7 May 2017



This is a magnificent silent movie based on the novel by Irish writer Liam O'Flaherty. The novel was famously made into no fewer than three separate film versions. The most well-known of these is apparently the 1935 John Ford version but, even though I haven't yet seen this version, I honestly can't imagine that I'd like it better than the 1929 film, one of the most powerful and emotive silent movies I've ever seen.

Francis McPhillip is a member of an unnamed organisation known simply in the film as 'the Party.' The setting is Ireland/Dublin after the 1922 War of Independence. The 'Party' is constantly under surveillance by the police in these turbulent and ever-changing times.

During a shoot-out, Francis accidentally kills the Chief of Police, for which crime the Party have no choice but to turn their backs on him while urging him to flee to America. They'll give him a few quid to defray the costs of emigration but they can do no more for him than that.

Frightened and alone, Francis goes to say his goodbyes, firstly to his elderly mother, a shopkeeper, and then to his former sweetheart, Katie Fox. Katie is played by the stunning Hungarian actress Lya De Putti, whose biggest role was alongside the German actor Emil Jannings in the silent film VARIETÉ (1925).

She's a terrific actress with a beautifully mobile and expressive face. In VARIETÉ , she plays Emil Janning's mistress who lures him away from his missus without even trying. Of course, in the end, walking away from his wife and child proves to be the worst thing that Emil Jannings' character ever does but he's a grown man, isn't he? He made his own bed without any help from anyone else. Now let him lie in it...

Anyway, in THE INFORMER, Ms. De Putti is, if anything, even more startlingly beautiful than in VARIETÉ. No wonder poor Francis is still befuddled with love for her. Katie has a new lover now, however, the tall handsome docker known as Gypo Nolan, played by talented Swedish actor Lars Hanson. Such a cosmopolitan cast was par for the course during that era of film-making and adds an international flavour to the movies produced in those days.

• • • •

(Required actions)
**a.** Decide whether each statement agrees with the film review, answering yes or no and quoting the words of the review that settle it: (i) The 1929 film is the best-known film version of the novel. (ii) Lya De Putti is Hungarian. (iii) Gypo Nolan works as a docker.
**b.** Reproduce the film review word for word, starting at "She's a terrific" and ending at "in those days.".

• • • •

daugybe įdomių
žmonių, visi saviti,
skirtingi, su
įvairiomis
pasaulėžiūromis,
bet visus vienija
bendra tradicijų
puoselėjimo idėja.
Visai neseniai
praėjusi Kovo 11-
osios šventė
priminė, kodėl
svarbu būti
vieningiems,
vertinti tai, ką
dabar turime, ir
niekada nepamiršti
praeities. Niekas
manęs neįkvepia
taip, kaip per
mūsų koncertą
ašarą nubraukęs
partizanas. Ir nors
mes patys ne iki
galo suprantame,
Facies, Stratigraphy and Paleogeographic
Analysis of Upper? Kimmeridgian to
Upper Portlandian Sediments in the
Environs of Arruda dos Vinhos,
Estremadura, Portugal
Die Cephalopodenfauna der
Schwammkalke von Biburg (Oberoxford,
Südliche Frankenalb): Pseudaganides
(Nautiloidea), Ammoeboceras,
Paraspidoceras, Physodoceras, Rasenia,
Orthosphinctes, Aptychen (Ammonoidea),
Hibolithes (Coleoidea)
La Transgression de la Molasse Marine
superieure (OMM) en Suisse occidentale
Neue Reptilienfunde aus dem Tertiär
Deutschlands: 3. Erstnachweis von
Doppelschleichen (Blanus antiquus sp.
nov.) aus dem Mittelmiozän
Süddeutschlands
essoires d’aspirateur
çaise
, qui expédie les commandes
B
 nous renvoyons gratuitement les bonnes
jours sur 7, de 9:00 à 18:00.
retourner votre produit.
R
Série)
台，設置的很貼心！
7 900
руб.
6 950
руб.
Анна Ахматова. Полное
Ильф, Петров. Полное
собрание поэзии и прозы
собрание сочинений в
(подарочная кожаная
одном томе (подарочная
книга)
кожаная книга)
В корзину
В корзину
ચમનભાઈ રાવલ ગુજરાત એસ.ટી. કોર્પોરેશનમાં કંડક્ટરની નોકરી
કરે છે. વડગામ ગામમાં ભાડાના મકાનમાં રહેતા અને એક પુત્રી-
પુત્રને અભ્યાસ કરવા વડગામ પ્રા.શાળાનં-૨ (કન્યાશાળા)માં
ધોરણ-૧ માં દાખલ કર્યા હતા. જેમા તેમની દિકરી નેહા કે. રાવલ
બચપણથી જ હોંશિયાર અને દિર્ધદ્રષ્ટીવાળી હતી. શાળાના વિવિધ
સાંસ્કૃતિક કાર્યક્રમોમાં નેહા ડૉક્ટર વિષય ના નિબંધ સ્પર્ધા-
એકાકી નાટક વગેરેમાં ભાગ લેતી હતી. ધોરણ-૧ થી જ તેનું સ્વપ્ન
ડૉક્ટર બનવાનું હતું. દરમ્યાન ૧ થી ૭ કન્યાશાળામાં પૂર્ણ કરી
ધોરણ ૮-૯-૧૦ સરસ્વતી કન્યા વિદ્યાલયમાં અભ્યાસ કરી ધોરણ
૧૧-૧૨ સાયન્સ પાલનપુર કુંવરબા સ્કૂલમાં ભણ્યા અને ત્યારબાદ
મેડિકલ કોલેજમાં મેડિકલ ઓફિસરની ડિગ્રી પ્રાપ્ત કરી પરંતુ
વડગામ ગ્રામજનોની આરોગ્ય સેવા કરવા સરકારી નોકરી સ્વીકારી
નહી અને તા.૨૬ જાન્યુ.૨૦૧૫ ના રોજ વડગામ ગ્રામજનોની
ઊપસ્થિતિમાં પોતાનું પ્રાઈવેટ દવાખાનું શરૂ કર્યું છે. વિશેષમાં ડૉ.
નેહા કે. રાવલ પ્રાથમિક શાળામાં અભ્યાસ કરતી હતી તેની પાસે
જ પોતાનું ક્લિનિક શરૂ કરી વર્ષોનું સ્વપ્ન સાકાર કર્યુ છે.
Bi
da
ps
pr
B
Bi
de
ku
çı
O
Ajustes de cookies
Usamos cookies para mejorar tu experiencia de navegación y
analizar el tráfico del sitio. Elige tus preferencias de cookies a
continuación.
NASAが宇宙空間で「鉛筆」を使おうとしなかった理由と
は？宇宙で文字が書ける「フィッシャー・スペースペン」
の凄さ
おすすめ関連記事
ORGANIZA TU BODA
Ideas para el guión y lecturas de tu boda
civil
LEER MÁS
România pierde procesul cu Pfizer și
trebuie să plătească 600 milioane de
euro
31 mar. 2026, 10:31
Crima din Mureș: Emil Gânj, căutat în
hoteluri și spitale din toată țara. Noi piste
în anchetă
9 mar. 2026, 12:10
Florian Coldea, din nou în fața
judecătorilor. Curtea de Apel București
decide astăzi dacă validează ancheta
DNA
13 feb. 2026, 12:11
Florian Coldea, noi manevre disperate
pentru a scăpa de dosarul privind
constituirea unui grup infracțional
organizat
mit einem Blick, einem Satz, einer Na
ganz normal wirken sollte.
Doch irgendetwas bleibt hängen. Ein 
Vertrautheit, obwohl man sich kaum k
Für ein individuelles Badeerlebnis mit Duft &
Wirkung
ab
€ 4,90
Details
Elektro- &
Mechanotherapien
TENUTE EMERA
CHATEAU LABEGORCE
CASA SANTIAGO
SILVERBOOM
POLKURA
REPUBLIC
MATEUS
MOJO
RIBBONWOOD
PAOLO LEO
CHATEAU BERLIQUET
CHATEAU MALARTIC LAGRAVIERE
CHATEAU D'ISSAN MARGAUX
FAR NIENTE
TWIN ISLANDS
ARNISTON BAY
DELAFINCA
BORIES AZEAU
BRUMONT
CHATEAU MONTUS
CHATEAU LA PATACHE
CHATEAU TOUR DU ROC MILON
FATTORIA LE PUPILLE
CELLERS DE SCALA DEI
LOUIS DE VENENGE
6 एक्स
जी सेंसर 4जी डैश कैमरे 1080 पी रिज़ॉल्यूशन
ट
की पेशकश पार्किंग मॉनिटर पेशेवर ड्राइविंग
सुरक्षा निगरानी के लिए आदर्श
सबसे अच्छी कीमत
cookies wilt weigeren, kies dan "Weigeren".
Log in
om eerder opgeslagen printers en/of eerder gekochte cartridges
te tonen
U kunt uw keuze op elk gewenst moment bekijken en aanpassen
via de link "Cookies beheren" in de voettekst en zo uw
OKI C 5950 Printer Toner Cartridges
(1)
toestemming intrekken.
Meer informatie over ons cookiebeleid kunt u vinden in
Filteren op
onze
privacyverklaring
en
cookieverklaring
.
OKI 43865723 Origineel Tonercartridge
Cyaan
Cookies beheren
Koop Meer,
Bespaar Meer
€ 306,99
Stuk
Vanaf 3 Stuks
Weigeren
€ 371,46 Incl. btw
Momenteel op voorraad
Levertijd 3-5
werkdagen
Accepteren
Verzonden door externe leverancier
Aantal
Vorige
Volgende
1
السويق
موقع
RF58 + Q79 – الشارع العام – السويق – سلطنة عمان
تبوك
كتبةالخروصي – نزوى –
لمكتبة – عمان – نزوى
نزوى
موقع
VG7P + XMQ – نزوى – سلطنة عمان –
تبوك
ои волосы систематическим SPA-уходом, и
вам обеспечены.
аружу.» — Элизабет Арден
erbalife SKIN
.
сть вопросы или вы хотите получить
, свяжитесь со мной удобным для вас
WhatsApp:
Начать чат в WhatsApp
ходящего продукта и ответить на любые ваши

• • • •

(Set of answers)
**a.**
(i) No: "The most well-known of these is apparently the 1935 John Ford version"
(ii) Yes: "the stunning Hungarian actress Lya De Putti"
(iii) Yes: "the tall handsome docker known as Gypo Nolan"

**b.**
She's a terrific actress with a beautifully mobile and expressive face. In VARIETÉ , she plays Emil Janning's mistress who lures him away from his missus without even trying. Of course, in the end, walking away from his wife and child proves to be the worst thing that Emil Jannings' character ever does but he's a grown man, isn't he? He made his own bed without any help from anyone else. Now let him lie in it...

Anyway, in THE INFORMER, Ms. De Putti is, if anything, even more startlingly beautiful than in VARIETÉ. No wonder poor Francis is still befuddled with love for her. Katie has a new lover now, however, the tall handsome docker known as Gypo Nolan, played by talented Swedish actor Lars Hanson. Such a cosmopolitan cast was par for the course during that era of film-making and adds an international flavour to the movies produced in those days.